All of lore.kernel.org
 help / color / mirror / Atom feed
From: Kamalesh Babulal <kamalesh-23VcF4HTsmIX0ybBhKVfKdBPR1lH4CV8@public.gmane.org>
To: Nick Piggin <nickpiggin-/E1597aS9LT0CCvOHzKKcA@public.gmane.org>
Cc: "Rafael J. Wysocki" <rjw-KKrjLPT3xs0@public.gmane.org>,
	"Paul E. McKenney"
	<paulmck-23VcF4HTsmIX0ybBhKVfKdBPR1lH4CV8@public.gmane.org>,
	Alexey Dobriyan
	<adobriyan-Re5JQEeQqe8AvxtiuMwx3w@public.gmane.org>,
	Linux Kernel Mailing List
	<linux-kernel-u79uwXL29TY76Z2rM5mHXA@public.gmane.org>,
	Adrian Bunk <bunk-DgEjT+Ai2ygdnm+yROfE0A@public.gmane.org>,
	Andrew Morton
	<akpm-de/tnXTf+JLsfHDXvbKv3WD2FQJk+8+b@public.gmane.org>,
	Linus Torvalds
	<torvalds-de/tnXTf+JLsfHDXvbKv3WD2FQJk+8+b@public.gmane.org>,
	Natalie Protasevich
	<protasnb-Re5JQEeQqe8AvxtiuMwx3w@public.gmane.org>,
	Kernel Testers List
	<kernel-testers-u79uwXL29TY76Z2rM5mHXA@public.gmane.org>
Subject: Re: 2.6.26-rc9-git4: Reported regressions from 2.6.25
Date: Thu, 10 Jul 2008 14:33:51 +0530	[thread overview]
Message-ID: <4875D077.8050109@linux.vnet.ibm.com> (raw)

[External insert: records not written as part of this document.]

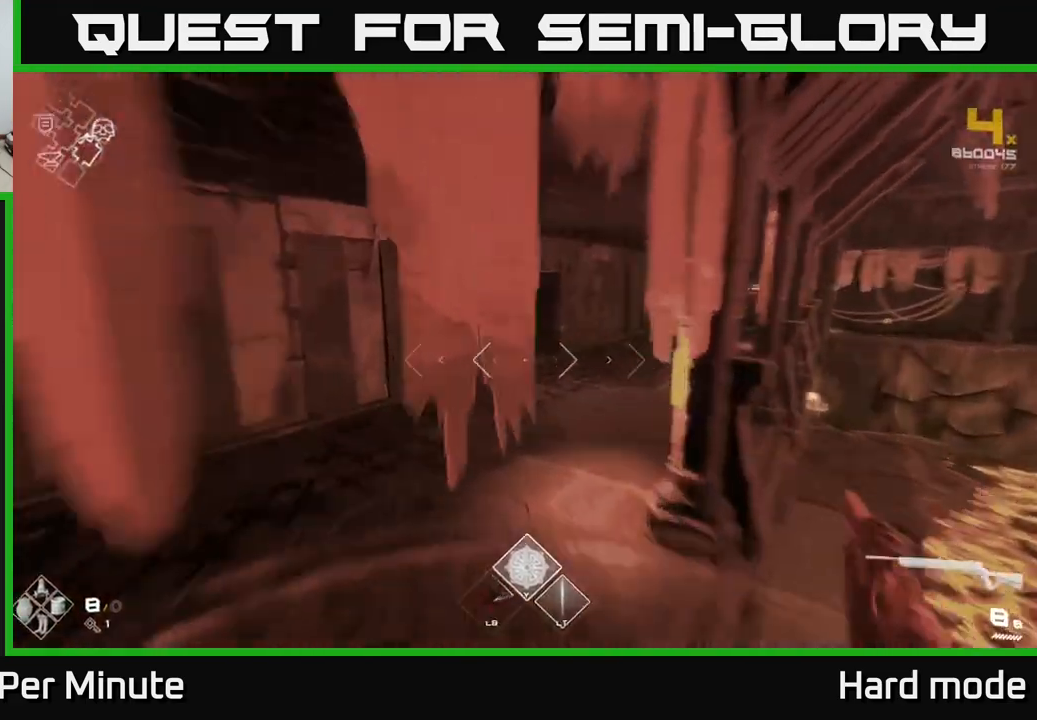
{"dt_ms": 500, "buttons": ["L1"], "left_stick": "up", "right_stick": "center", "events": []}
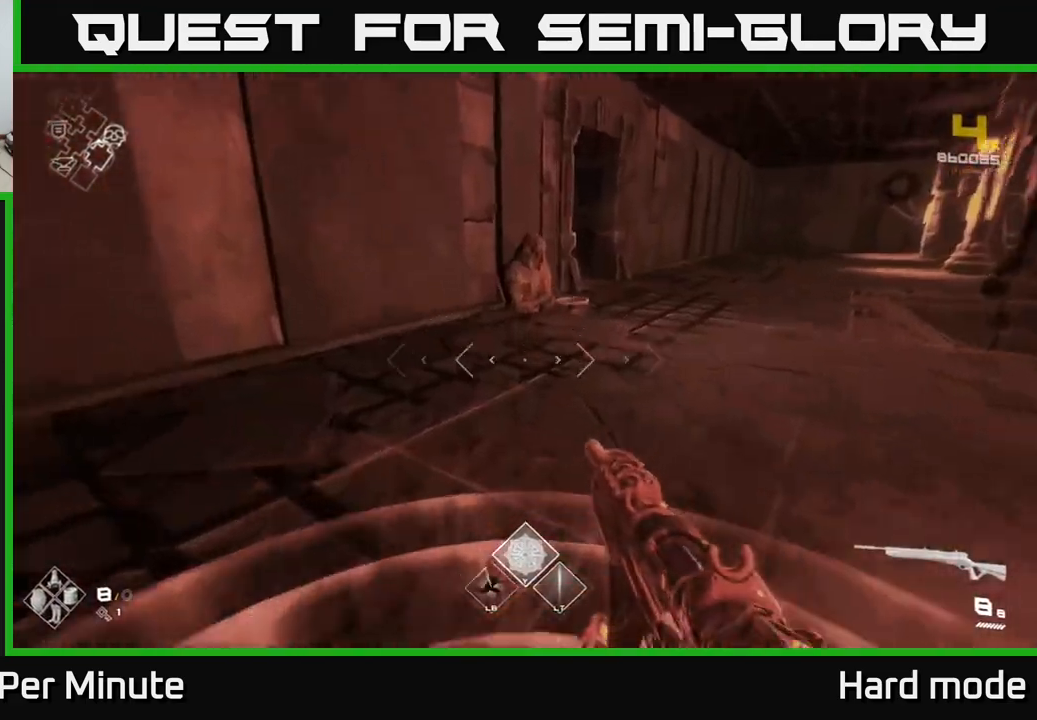
{"dt_ms": 500, "buttons": ["L1"], "left_stick": "up", "right_stick": "down-left", "events": [[350, "right_stick", "down-left"]]}
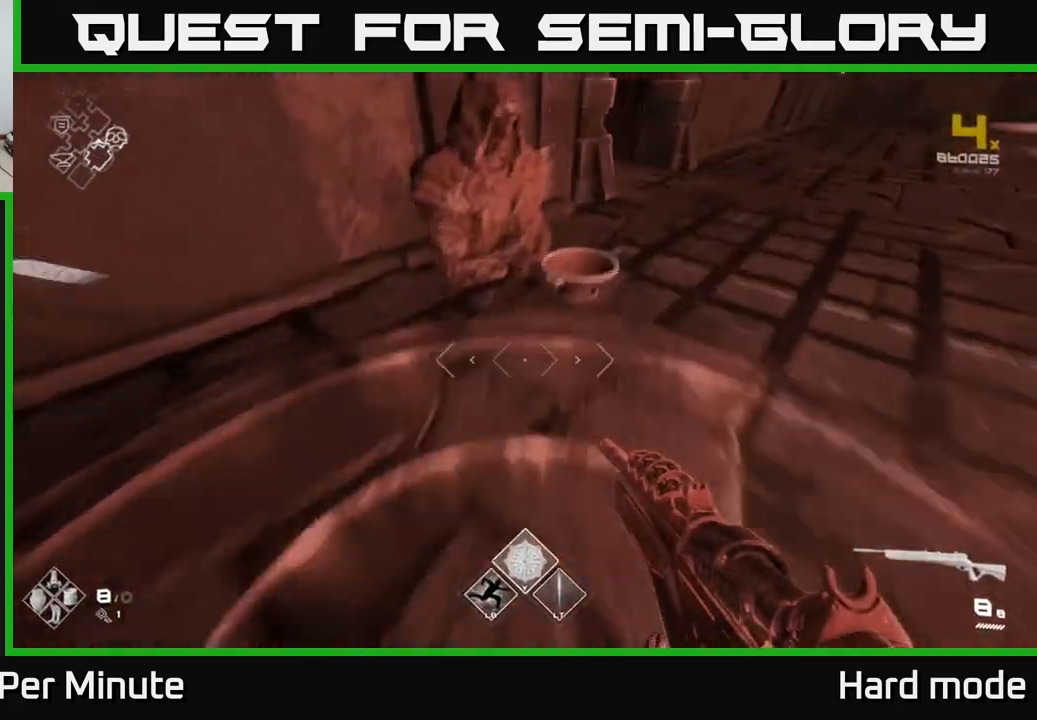
{"dt_ms": 500, "buttons": [], "left_stick": "up-right", "right_stick": "right", "events": [[17, "right_stick", "center"], [133, "L1", "up"], [183, "X", "down"], [183, "left_stick", "right"], [250, "X", "up"], [417, "left_stick", "up-right"], [433, "right_stick", "right"]]}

In-Reply-To: <200807101725.36175.nickpiggin-/E1597aS9LT0CCvOHzKKcA@public.gmane.org>

Nick Piggin wrote:
> On Wednesday 09 July 2008 07:37, Rafael J. Wysocki wrote:
> 
>> Bug-Entry	: http://bugzilla.kernel.org/show_bug.cgi?id=11023
>> Subject		: 2.6.26-rc8-git2 - kernel BUG at mm/page_alloc.c:585
>> Submitter	: Kamalesh Babulal <kamalesh-23VcF4HTsmIX0ybBhKVfKdBPR1lH4CV8@public.gmane.org>
>> Date		: 2008-07-02 11:55 (7 days old)
>> References	: http://lkml.org/lkml/2008/7/2/32
>> Handled-By	: Andrew Morton <akpm-de/tnXTf+JLsfHDXvbKv3WD2FQJk+8+b@public.gmane.org>
> 
> I expect Andrew probably doesn't have time to delve into this. 

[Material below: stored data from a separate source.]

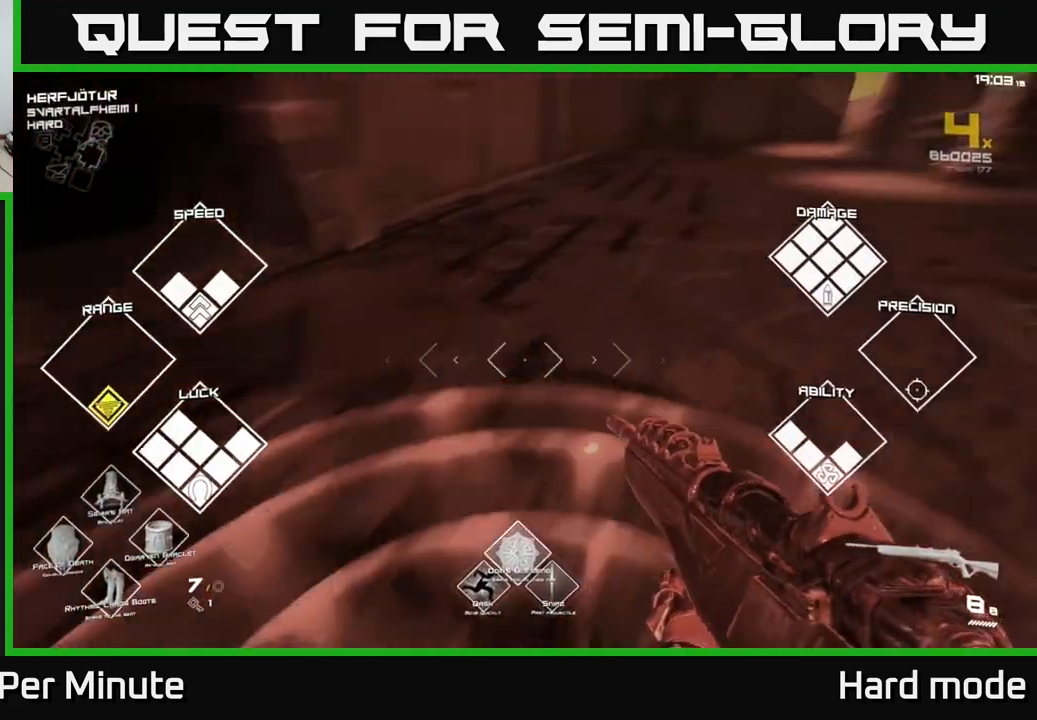
{"dt_ms": 500, "buttons": ["L1"], "left_stick": "up", "right_stick": "up-right", "events": [[17, "right_stick", "up-right"], [50, "left_stick", "up"], [150, "right_stick", "center"], [317, "L1", "down"], [400, "right_stick", "up-right"]]}
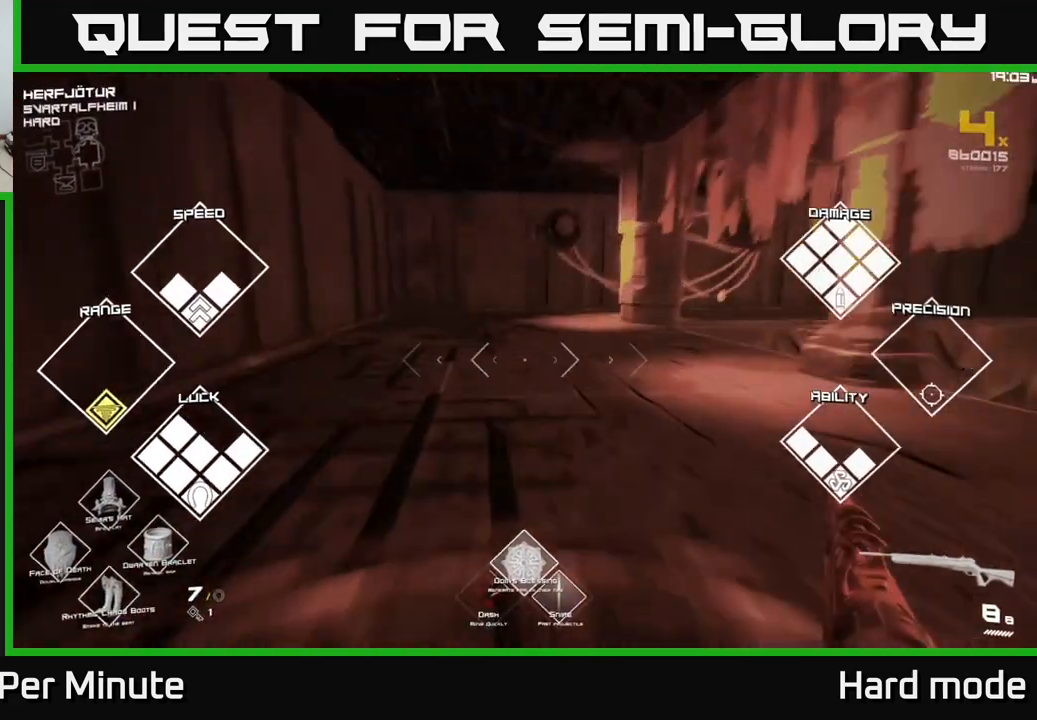
{"dt_ms": 500, "buttons": ["L1"], "left_stick": "up", "right_stick": "center", "events": [[17, "right_stick", "center"], [267, "right_stick", "right"], [333, "right_stick", "center"]]}
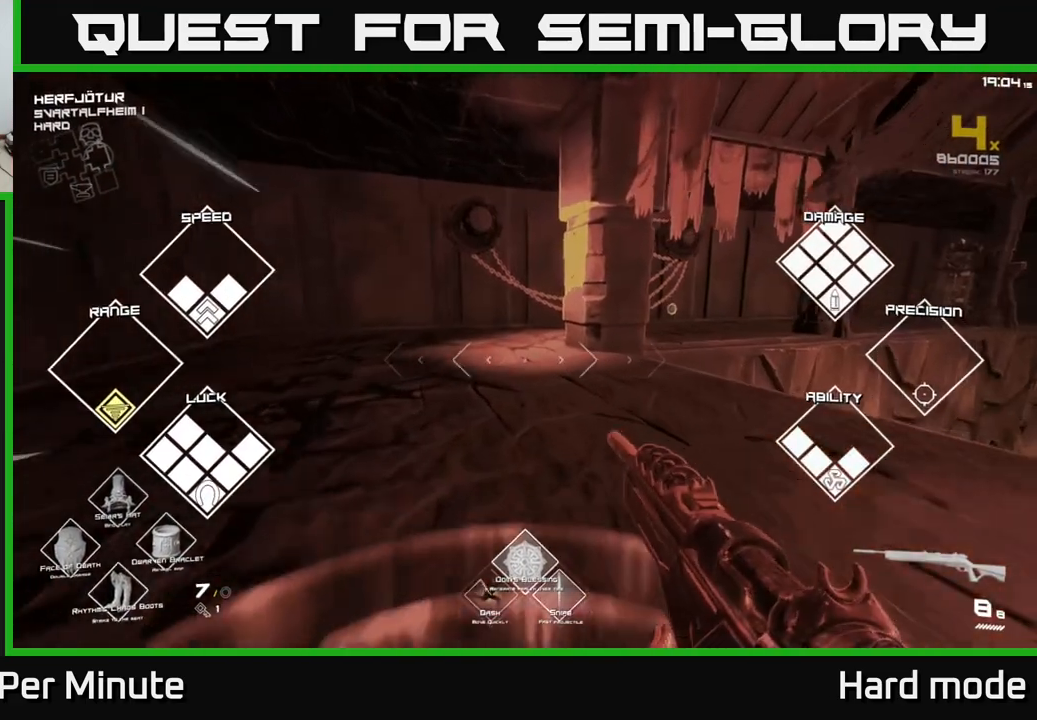
{"dt_ms": 500, "buttons": ["L1"], "left_stick": "up-left", "right_stick": "center", "events": [[367, "left_stick", "up-left"]]}
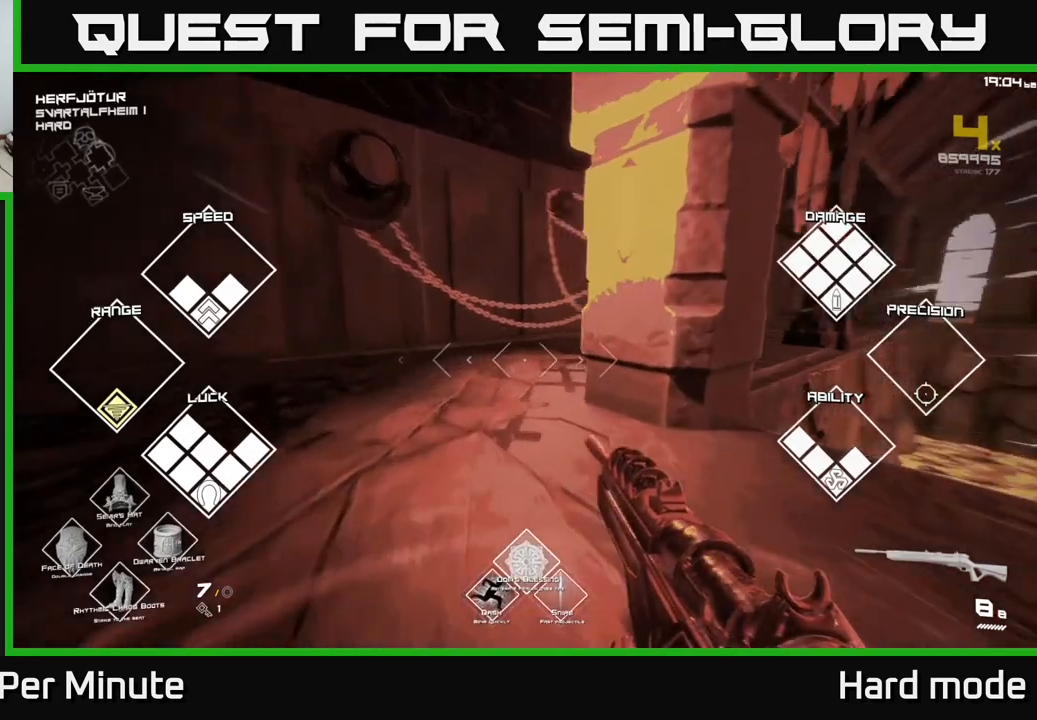
{"dt_ms": 500, "buttons": ["L1"], "left_stick": "up", "right_stick": "center", "events": [[267, "left_stick", "up"]]}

> Usual questions apply: is it reproduceable, is it bisectable?
> Someone at IBM is probably best to handle it. Maybe try Mel or
> powerpc list?
> 

This is reproducible, I have marked the powerpc list in the bug report,
send to the list. I will try and bisect the bug. 
> 
>> Bug-Entry	: http://bugzilla.kernel.org/show_bug.cgi?id=10906
>> Subject		: repeatable slab corruption with LTP msgctl08
>> Submitter	: Andrew Morton <akpm-de/tnXTf+JLsfHDXvbKv3WD2FQJk+8+b@public.gmane.org>
>> Date		: 2008-06-12 5:13 (27 days old)
>> References	: http://marc.info/?l=linux-kernel&m=121324775927704&w=4
>> Handled-By	: Pekka J Enberg <penberg-bbCR+/B0CizivPeTLB3BmA@public.gmane.org>
>> 		  Christoph Lameter <clameter-sJ/iWh9BUns@public.gmane.org>
>> 		  Manfred Spraul <manfred-nhLOkwUX5cPe2c5cEj3t2g@public.gmane.org>
>> 		  Andi Kleen <andi-Vw/NltI1exuRpAAqCnN02g@public.gmane.org>
> 
> I couldn't reproduce this one either. Maybe hardware failure?
> 
> 
>> Bug-Entry	: http://bugzilla.kernel.org/show_bug.cgi?id=10629
>> Subject		: 2.6.26-rc1-$sha1: RIP __d_lookup+0x8c/0x160
>> Submitter	: Alexey Dobriyan <adobriyan-Re5JQEeQqe8AvxtiuMwx3w@public.gmane.org>
>> Date		: 2008-05-05 09:59 (65 days old)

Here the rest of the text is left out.